WAJIMA - Tim penyelamat berpacu dengan waktu pada hari Rabu untuk mencari korban gempa bumi di Jepang barat yang menewaskan sedikitnya 65 orang. Sementara para pengungsi terus menunggu bantuan lebih lanjut di tengah suhu yang sangat dingin dan hujan lebat.
Gempa berkekuatan awal 7,6 skala Richter melanda semenanjung Noto pada Hari Tahun Baru, meratakan rumah-rumah dan memutus aliran bantuan ke daerah-daerah terpencil.
Hujan lebat diperkirakan akan turun di daerah yang terkena gempa pada hari Rabu, meningkatkan kekhawatiran akan terjadinya tanah longsor yang selanjutnya dapat menghambat upaya untuk membebaskan lebih banyak orang yang masih terjebak di bawah reruntuhan.
Jalan yang rusak, infrastruktur yang rusak, dan lokasi terpencil di daerah yang terkena dampak paling parah telah mempersulit upaya penyelamatan. Tingkat kerusakan dan korban jiwa masih belum jelas dua hari setelah gempa.
Citra satelit dari Maxar Technologies menunjukkan kerusakan parah di wilayah pesisir, memperlihatkan bangunan-bangunan hancur dan perahu-perahu terbalik.
Di Suzu, sebuah kota berpenduduk sekitar 13.000 orang di dekat pusat gempa, 90% rumah mungkin hancur, kata walikota pada hari Selasa, dan menyebut kerusakan tersebut sebagai bencana besar.
Prefektur Ishikawa telah mengkonfirmasi 65 kematian, naik dari 55 kematian pada Selasa malam, menjadikan gempa bumi ini yang paling mematikan di Jepang setidaknya sejak tahun 2016. Beberapa kota telah melaporkan kematian tambahan, sehingga jumlah total kematian mencapai 73, menurut kantor berita Kyodo.
Gempa yang lebih kecil terus melanda semenanjung tersebut.
Petugas pemadam kebakaran dari prefektur Osaka dan Nara terus melanjutkan perjalanan meskipun terjadi hujan dan gempa susulan di kota Wajima yang terkena dampak paling parah, mencari seorang wanita yang terperangkap dalam struktur kayu yang tertimpa bangunan tujuh lantai yang roboh akibat gempa dan mendarat di sisinya.
Tim penyelamat sedang memindahkan puing-puing untuk mencoba menjangkau wanita tersebut, yang tidak menunjukkan tanda-tanda vital, kata seorang petugas pemadam kebakaran.
Mereka berlari keluar dari bawah bangunan yang runtuh ketika alarm peringatan gempa kembali berbunyi pada Rabu malam. Sekitar 500 getaran telah terdeteksi sejak gempa pertama pada hari Senin, menurut Badan Meteorologi Jepang.

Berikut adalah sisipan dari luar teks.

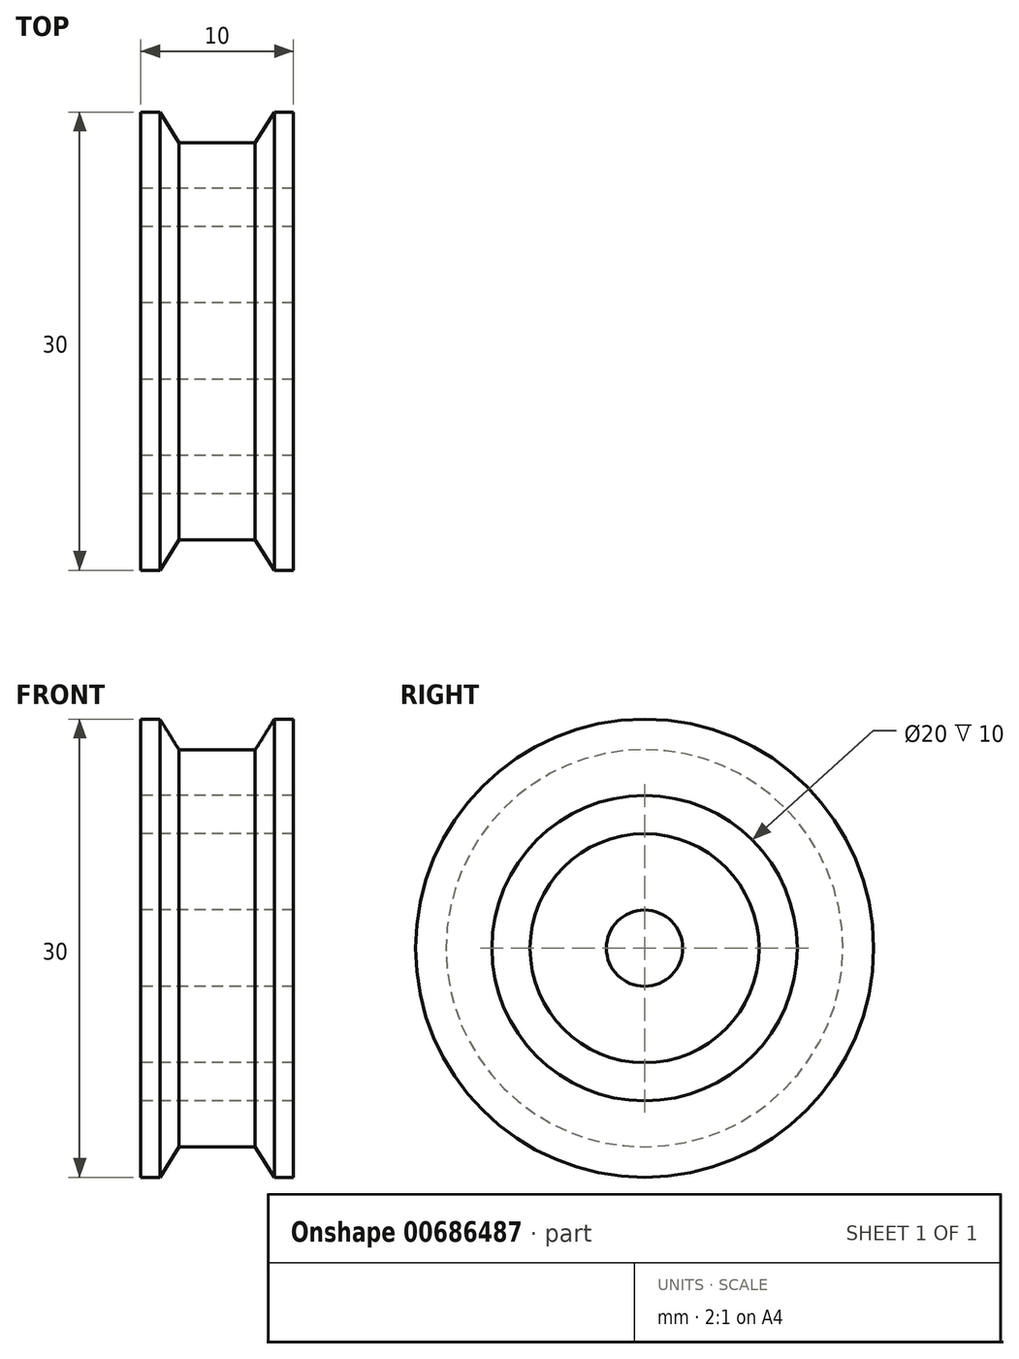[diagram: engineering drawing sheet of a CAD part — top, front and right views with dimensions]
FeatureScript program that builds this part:
annotation { "Feature Type Name" : "Feature", "Feature Type Description" : "" }
export const myFeature = defineFeature(function(context is Context, id is Id, definition is map)
    precondition{}
    {
        {
            var Q0;
            Q0=qCreatedBy(makeId("Front.planeOp"),FACE);
            var sketch = newSketch(context, id + "F0", { "sketchPlane" : qUnion([Q0])});
            skLineSegment(sketch, "E0.bottom", {"start": v(-5, 0) * mm, "end": v(5, 0) * mm});
            skLineSegment(sketch, "E0.top", {"start": v(-5, 5) * mm, "end": v(5, 5) * mm});
            skLineSegment(sketch, "E0.left", {"start": v(-5, 0) * mm, "end": v(-5, 5) * mm});
            skLineSegment(sketch, "E0.right", {"start": v(5, 0) * mm, "end": v(5, 5) * mm});
            skLineSegment(sketch, "E1.bottom", {"start": v(-2.5, 5) * mm, "end": v(2.5, 5) * mm});
            skLineSegment(sketch, "E1.top", {"start": v(-2.5, 7.5) * mm, "end": v(2.5, 7.5) * mm});
            skLineSegment(sketch, "E2.bottom", {"start": v(-5, 7.5) * mm, "end": v(5, 7.5) * mm});
            skLineSegment(sketch, "E2.left", {"start": v(-5, 7.5) * mm, "end": v(-5, 12.5) * mm});
            skLineSegment(sketch, "E2.right", {"start": v(5, 7.5) * mm, "end": v(5, 12.5) * mm});
            skLineSegment(sketch, "E3", {"start": v(-7.9, -2.5) * mm, "end": v(9.1, -2.5) * mm});
            skLineSegment(sketch, "E4.top", {"start": v(-2.5, 10.5) * mm, "end": v(2.5, 10.5) * mm});
            skLineSegment(sketch, "E5", {"start": v(-5, 12.5) * mm, "end": v(-3.75, 12.5) * mm});
            skLineSegment(sketch, "E6", {"start": v(-3.75, 12.5) * mm, "end": v(-2.5, 10.5) * mm});
            skLineSegment(sketch, "E7", {"start": v(5, 12.5) * mm, "end": v(3.75, 12.5) * mm});
            skLineSegment(sketch, "E8", {"start": v(3.75, 12.5) * mm, "end": v(2.5, 10.5) * mm});
            skLineSegment(sketch, "E9", {"start": v(-5, 7.5) * mm, "end": v(-5, 5) * mm});
            skLineSegment(sketch, "E10", {"start": v(5, 7.5) * mm, "end": v(5, 5) * mm});
            skSolve(sketch);
        }
        {
            var Q0;
            {var subQ0=sQuery(id+"F0.wireOp",EDGE,"E2.left");Q0=makeQuery(id+"F0.imprint","IMPRINT",FACE,{"disambiguationData":[TD([[makeQuery(id+"F0.imprint","IMPRINT",EDGE,{"derivedFrom":subQ0}),-1.0]])]});}
            var Q1;
            Q1=makeQuery(id+"F0.imprint","IMPRINT",FACE,{"disambiguationData":[TD([[makeQuery(id+"F0.imprint","IMPRINT",EDGE,{"derivedFrom":sQuery(id+"F0.wireOp",EDGE,"E1.bottom")}),1.0]])]});
            var Q2;
            Q2=makeQuery(id+"F0.imprint","IMPRINT",FACE,{"disambiguationData":[TD([[makeQuery(id+"F0.imprint","IMPRINT",EDGE,{"derivedFrom":sQuery(id+"F0.wireOp",EDGE,"E0.bottom")}),1.0]])]});
            var Q3;
            Q3=sQuery(id+"F0.wireOp",EDGE,"E3");
            revolve(context, id + "F1", {"entities" : qUnion([Q0, Q1, Q2]), "axis" : qUnion([Q3]), "revolveType" : RevolveType.FULL});
        }
    });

Pemerintah membuka jalur laut untuk mengirimkan bantuan dan beberapa truk yang lebih besar kini dapat menjangkau beberapa daerah yang lebih terpencil, kata Perdana Menteri Fumio Kishida pada konferensi pers setelah pertemuan tanggap bencana nasional.
“Sudah lebih dari 40 jam sejak gempa pertama terjadi. Ini adalah pertarungan melawan waktu, dan saya yakin sekarang adalah momen krusial dalam pertarungan tersebut,” ujarnya.
TIDAK ADA MAKANAN ATAU AIR
Lebih dari 33.000 orang telah mengungsi dari rumah mereka dan beberapa daerah tidak memiliki akses terhadap air atau listrik dan sinyal seluler tidak stabil, menurut prefektur Ishikawa.
Para wali kota di kota-kota yang terkena dampak paling parah menuntut pemerintah membersihkan jalan dan menyalurkan bantuan dengan cepat pada pertemuan darurat bencana regional yang diadakan pada Rabu pagi.
“Bahkan mereka yang nyaris lolos dari kematian tidak dapat bertahan hidup tanpa makanan dan air,” kata Masuhiro Izumiya, Wali Kota Suzu. “Kami belum menerima satu pun roti.”
Shigeru Sakaguchi, Wali Kota Wajima, mengatakan dia berterima kasih atas upaya pemerintah namun sejauh ini hanya menerima 2.000 makanan untuk sekitar 10.000 pengungsi.
“Beberapa orang kedinginan karena ada daerah yang tidak memiliki akses listrik sehingga ada pemanas,” katanya.
Banyak jalan terputus dan beberapa daerah di luar pusat kota hanya bisa dicapai dengan helikopter, tambahnya.